Questo territorio, che ha il suo fulcro in Jesi, vive soprattutto dei suoi rapporti reciproci tra le genti che lo abitano. E ci riferiamo a rapporti secolari, che affondano le loro radici in epoca romana.
Quindi la Vallesina è un territorio ricco di cultura e storia, nello scenario unico di colline e campi coltivati.
Noi di Turismo Marche vi consigliamo di prenotare la vostra vacanza, per immergervi nella tranquillità ma anche nei tesori della Vallesina, presso l’ Agriturismo Oliodivino.

Agriturismo OLIODIVINO
L’ Agriturismo Oliodivino si trova in una delle località della Vallesina, Monteroberto.

Ecco alcuni interessanti cenni di questa antica località.

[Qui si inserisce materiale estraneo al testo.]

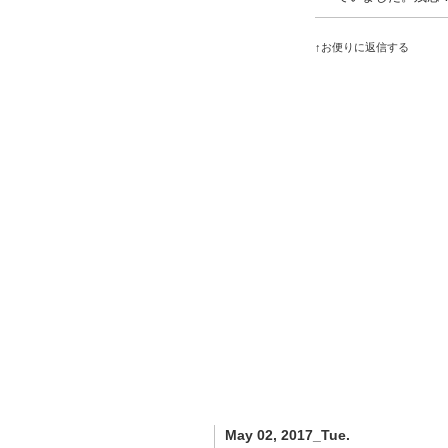
↑お便りに返信する
May 02, 2017_Tue.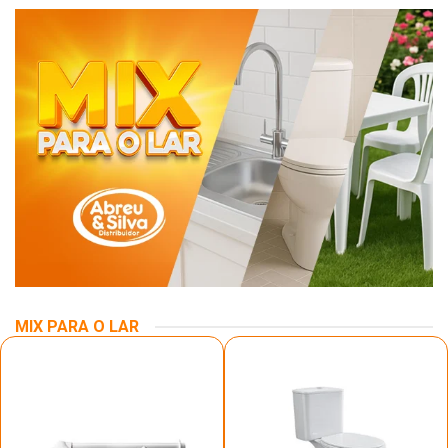
MIX PARA O LAR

La leggenda vuole che si porti in causa Roberto il Guiscardo per quanto riguarda l' origine dell’ omonimo castello di Monte Roberto. Qui sembra che abbia trascorso la sua adolescenza l' Imperatore Federico II. In maniera più certa la storia ci riferisce la prima menzione di Monteroberto in un documento del 1079: un piccolo paesino il cui nome fa supporre un feudatario laico, un signore del luogo, chiamato Roberto probabilmente con origini longobarde. Monteroberto era un agglomerato edilizio e una contrada che facevano parte del territorio di Castelbellino, allora Morro Panicale. Solo verso la metà del Duecento si ha la trasformazione in un castello vero e proprio. Noi di Turismo Marche vi ricordiamo che nel territorio di Monte Roberto è da localizzare, nei pressi dell' abbazia di Sant' Apollinare, l' antica città Planina ricordata da Plinio il Vecchio. E’ importante dire che ruderi di una certa consistenza sono stati visibili fino al sette - ottocento: così in contrada Noceto, nel 1881, fu rinvenuta una necropoli picena (sec. VI a.C.); i reperti che allora furono riportati alla luce sono ora conservati nel Museo Archeologico Nazionale di Ancona. Nel 1219 Monte Roberto già faceva parte del Contado di Jesi, quindi rimase sotto la sua protezione e ne seguì le vicende. Rimase sotto Jesi fino al suo scioglimento avvenuto nel 1808.